“I’m doing it because I want to, not because you told me to,” said in a mocking na-na-na-na-na sort of way, was a line heard often between my siblings when I was a kid. Nobody wanted to be bossed around by a sibling. So if you happened to want to do something a sibling had told you to do, you made it clear that it was your own choice. This phenomenon, of people wanting to make their own choices, seems to run pretty deep.
Sometimes called “freedom” or “liberty”, autonomy is a big deal to people. In mediation, we use the term “self-determination”. Sometimes, mediators talk about self-determination only to distinguish mediation from arbitration or adjudication. In mediation, no one has the official authority to order you to do something. But self-determination in mediation needs to mean more than that.
One of the reasons conflict is so unpleasant is the parties’ felt loss of autonomy. Even before judges or lawyers get involved, when we’re in conflict we feel that the other party is trying to do something to us against our will. Maybe they’re telling us to pay them money; maybe they’re telling us when we can see our kids, maybe they’re refusing to give us money we believe they owe us. Somehow, they’re doing something we don’t like to us against our will. We hate that.
One reaction, when we feel our autonomy being violated is to try to find someone more powerful to help. That’s what judges provide. They have the power to issue an order that, if necessary, will cause an armed law enforcement officer to retrieve the property, the kids, or the money. And there’s a place for that approach. But that approach does not tend to lead to a greater sense of autonomy for either side.
The most profound affect that mediation can have, when conducted with the intention to do so, is to give parties the real experience of having autonomy. Mediation can be an experience of consistently receiving support for making one’s own choices and taking whatever actions one chooses. Parties can experience having real choice when the mediator genuinely let’s go of any preference for the parties to make any certain decisions. When following the transformative model, mediators can let go of any preference around:
whether the parties choose to participate in mediation
whether they choose to talk directly to each other or through their representative
what they talk about
what they say
how they say it
when they suspend mediation
when they restart mediation
when they end mediation
This sense of autonomy opens up the possibility of parties choosing to treat each other with greater respect, kindness, or at least understanding.

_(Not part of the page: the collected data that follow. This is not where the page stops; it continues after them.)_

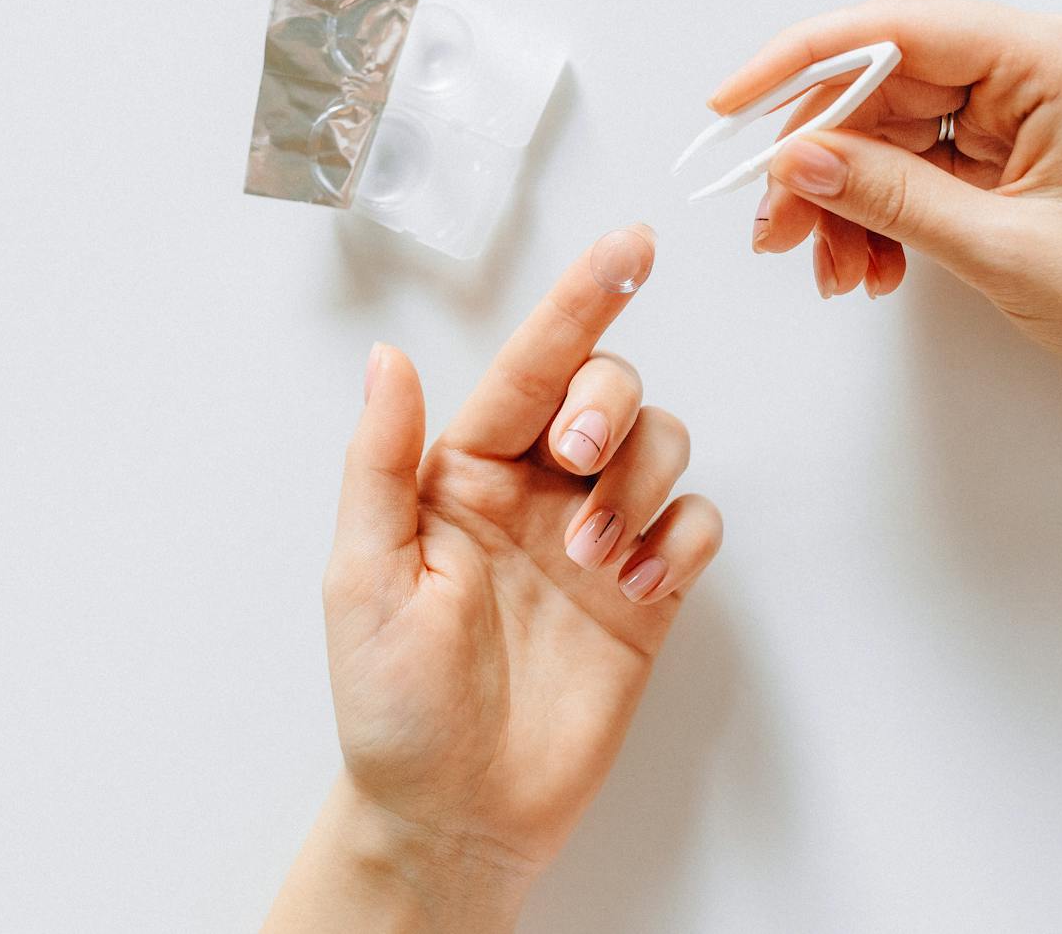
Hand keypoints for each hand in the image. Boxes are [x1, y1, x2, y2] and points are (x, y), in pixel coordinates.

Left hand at [267, 226, 722, 931]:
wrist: (457, 813)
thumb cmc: (392, 704)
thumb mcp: (363, 577)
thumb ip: (382, 462)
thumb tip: (389, 358)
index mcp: (465, 473)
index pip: (530, 366)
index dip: (581, 302)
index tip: (629, 248)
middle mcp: (537, 491)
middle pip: (611, 390)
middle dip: (610, 403)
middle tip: (579, 456)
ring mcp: (597, 539)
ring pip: (663, 445)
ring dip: (641, 483)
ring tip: (599, 558)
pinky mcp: (648, 594)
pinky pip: (697, 523)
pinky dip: (683, 537)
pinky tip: (642, 585)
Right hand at [720, 0, 1061, 408]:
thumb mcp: (1002, 250)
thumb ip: (890, 196)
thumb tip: (796, 156)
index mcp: (1057, 60)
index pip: (898, 29)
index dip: (801, 63)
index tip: (731, 108)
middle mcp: (1042, 65)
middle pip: (885, 83)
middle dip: (821, 159)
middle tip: (775, 230)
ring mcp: (1030, 107)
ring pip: (894, 130)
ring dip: (848, 199)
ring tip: (832, 270)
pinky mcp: (1019, 149)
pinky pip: (922, 164)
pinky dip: (884, 214)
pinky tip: (871, 265)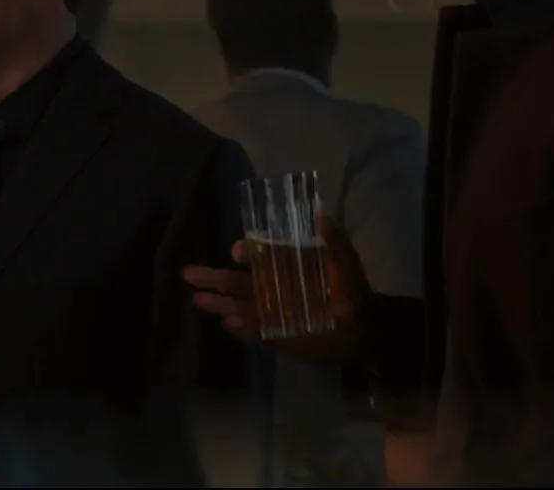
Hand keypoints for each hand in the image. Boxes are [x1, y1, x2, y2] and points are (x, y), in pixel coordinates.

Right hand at [182, 212, 367, 362]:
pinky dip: (241, 329)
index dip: (245, 252)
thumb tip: (320, 215)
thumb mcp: (348, 263)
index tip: (239, 253)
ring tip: (199, 300)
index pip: (257, 256)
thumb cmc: (353, 293)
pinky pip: (254, 332)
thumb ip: (335, 240)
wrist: (365, 331)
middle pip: (238, 282)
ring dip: (220, 303)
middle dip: (214, 278)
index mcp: (283, 267)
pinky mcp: (275, 337)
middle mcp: (272, 289)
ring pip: (238, 306)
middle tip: (189, 273)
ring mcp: (270, 314)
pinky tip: (227, 323)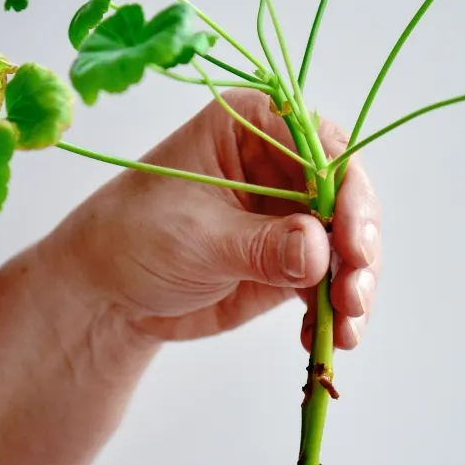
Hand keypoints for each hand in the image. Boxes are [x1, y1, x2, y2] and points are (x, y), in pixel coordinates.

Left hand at [41, 89, 381, 349]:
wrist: (106, 294)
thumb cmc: (132, 238)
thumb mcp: (196, 237)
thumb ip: (262, 245)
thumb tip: (320, 249)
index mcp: (253, 127)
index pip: (324, 147)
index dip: (349, 192)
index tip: (352, 241)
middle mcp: (281, 164)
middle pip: (348, 197)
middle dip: (359, 247)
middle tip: (354, 293)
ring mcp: (290, 214)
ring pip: (348, 245)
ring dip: (355, 287)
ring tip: (345, 328)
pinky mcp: (291, 261)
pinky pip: (331, 283)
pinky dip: (336, 312)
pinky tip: (326, 338)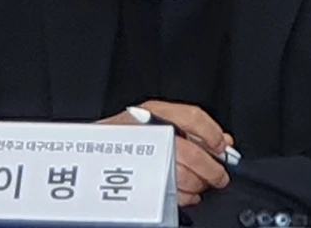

But if the parties get to decide all of these things about the process, what does the MEDIATOR get to do? The short answer is “plenty”. The slightly longer answer is that the transformative model offers a lot of guidance for how a mediator can support and enhance the conversation, while leaving all the decisions to the parties.
A divorce lawyer once told me that she had a client who didn’t want to take the $10,000 that was the client’s fair share of her soon-to-be ex-husband’s IRA account. The client felt that the rest of their divorce agreement was satisfactory, and she knew that her husband felt very strongly attached to the entire IRA account. The lawyer explained that she told her client “if you want to give him a $10,000 gift next Christmas, that’s up to you, but I can’t allow you to give up marital property that you’re legally entitled to.”
I don’t know where the client’s choices were coming from. Maybe the lawyer’s advice was helpful to her. But I suspect that the client did not feel particularly autonomous around this decision. Mediation, if done in a way that respects autonomy, can support a client such as this one as she explores any mixed feelings she has around this issue. And the power of mediation lies in its ability to help clients do things because they want to, not because anyone told them to. Transformative mediation places autonomy at the heart of the process, where it belongs.